> [To do]: Determine how many lines in the items below contain the string "КЕДР", with case treated as significant, and reply with the number alone.

[[ Dataset extract, beginning ]]

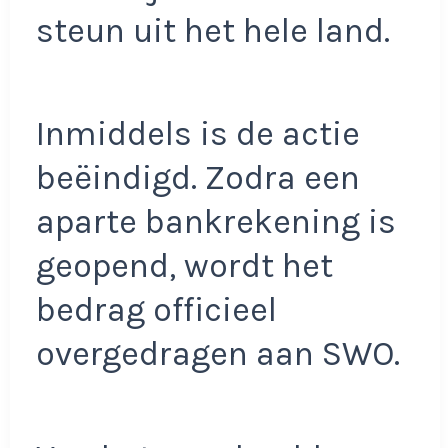
steun uit het hele land.
Inmiddels is de actie
beëindigd. Zodra een
aparte bankrekening is
geopend, wordt het
bedrag officieel
overgedragen aan SWO.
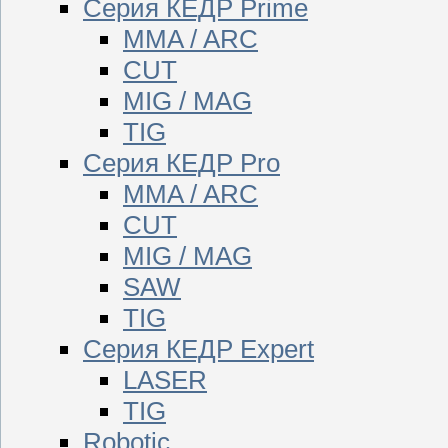
Серия КЕДР Prime
MMA / ARC
CUT
MIG / MAG
TIG
Серия КЕДР Pro
MMA / ARC
CUT
MIG / MAG
SAW
TIG
Серия КЕДР Expert
LASER
TIG
Robotic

[[ Dataset extract, end ]]

> [Task answer]: 3